* DATA SECTION *
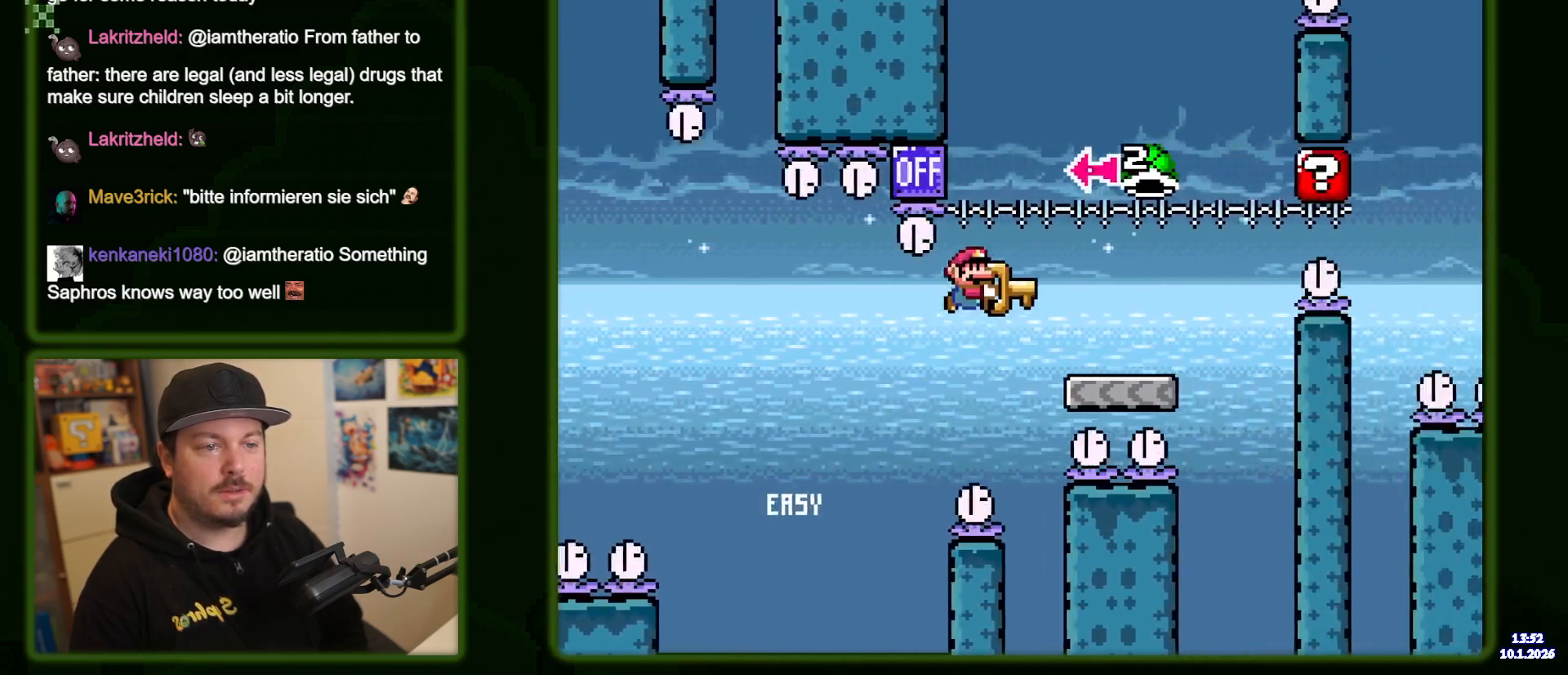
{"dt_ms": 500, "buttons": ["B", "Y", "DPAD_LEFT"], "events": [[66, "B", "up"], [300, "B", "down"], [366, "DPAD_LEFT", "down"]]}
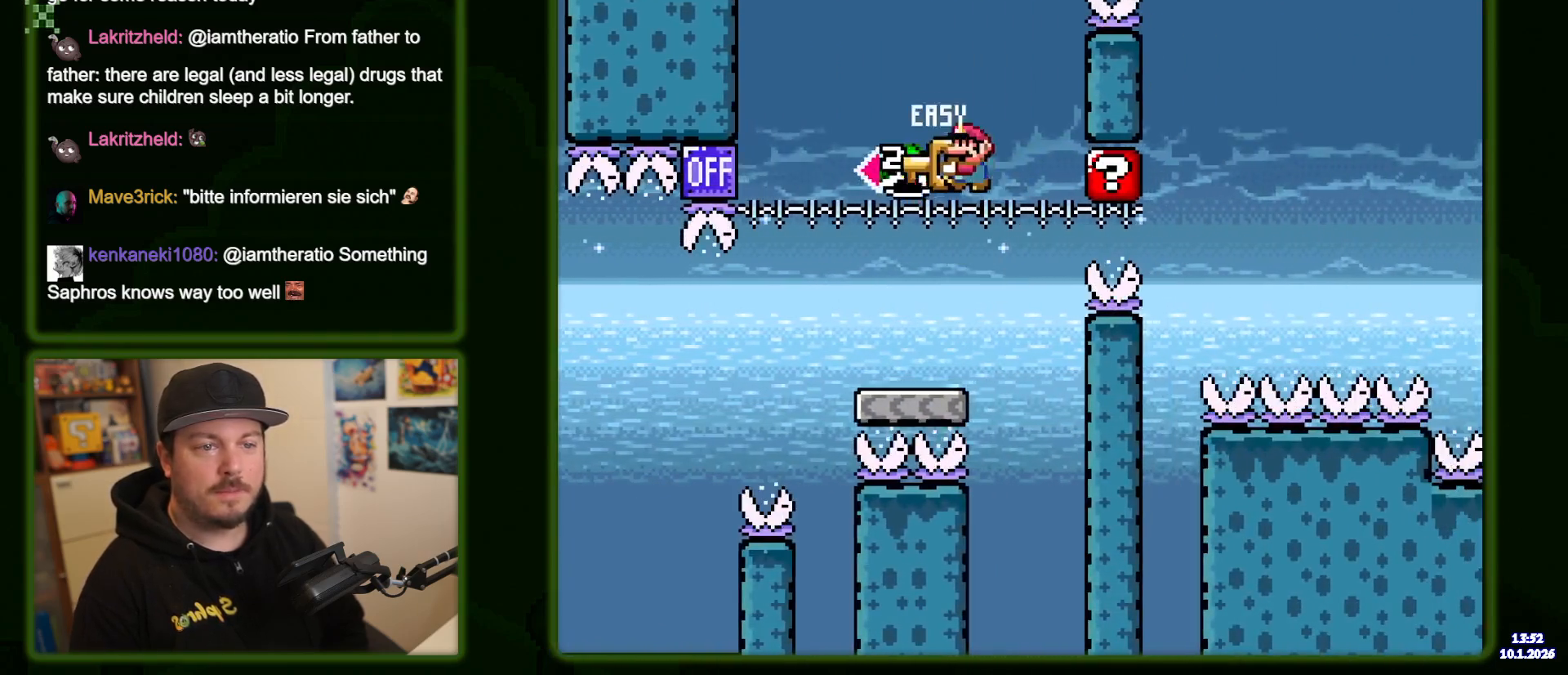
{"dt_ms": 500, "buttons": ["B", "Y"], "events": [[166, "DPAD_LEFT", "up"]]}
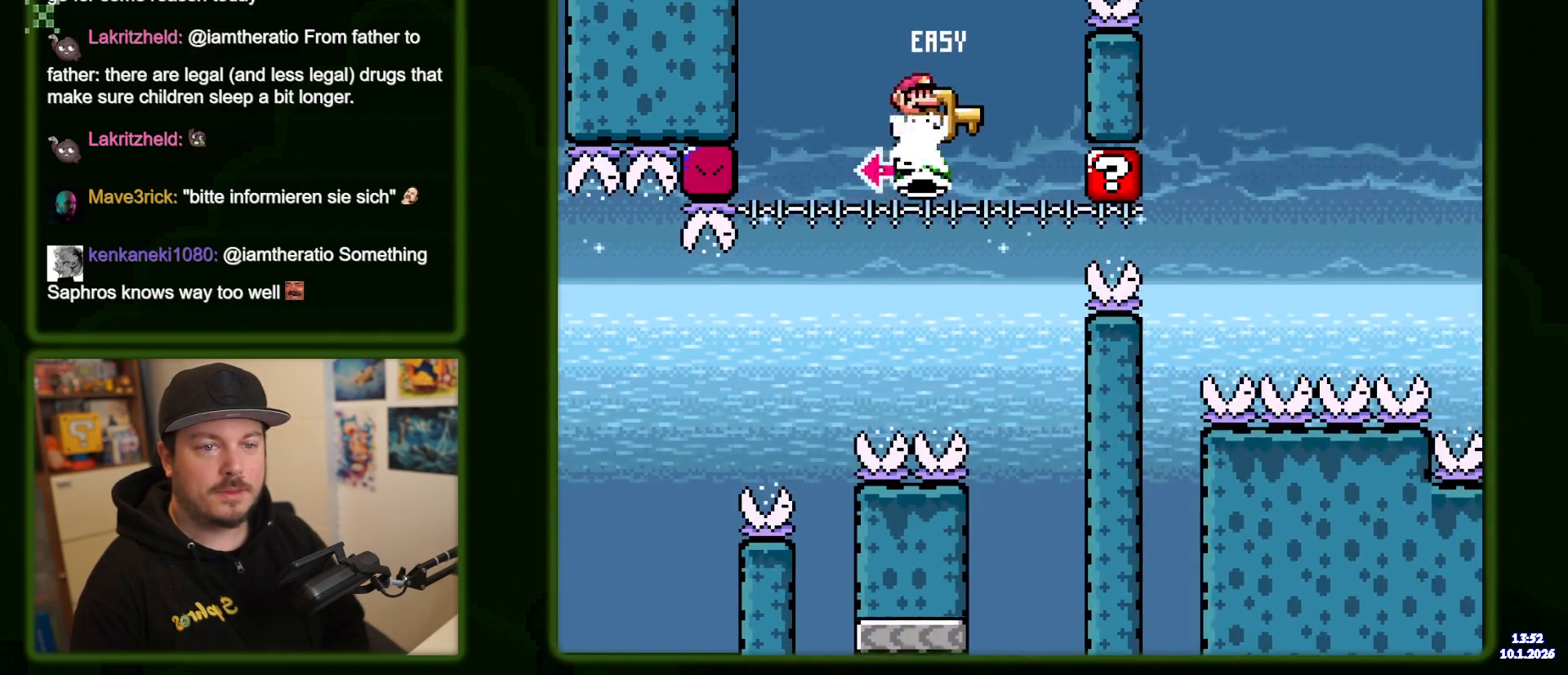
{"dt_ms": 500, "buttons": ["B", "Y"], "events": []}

* WHAT IS BEING ASKED *
Word for word, repeat the lines of data above, omitting every picture.

* OUTPUT BELOW *
{"dt_ms": 500, "buttons": ["B", "Y", "DPAD_LEFT"], "events": [[66, "B", "up"], [300, "B", "down"], [366, "DPAD_LEFT", "down"]]}
{"dt_ms": 500, "buttons": ["B", "Y"], "events": [[166, "DPAD_LEFT", "up"]]}
{"dt_ms": 500, "buttons": ["B", "Y"], "events": []}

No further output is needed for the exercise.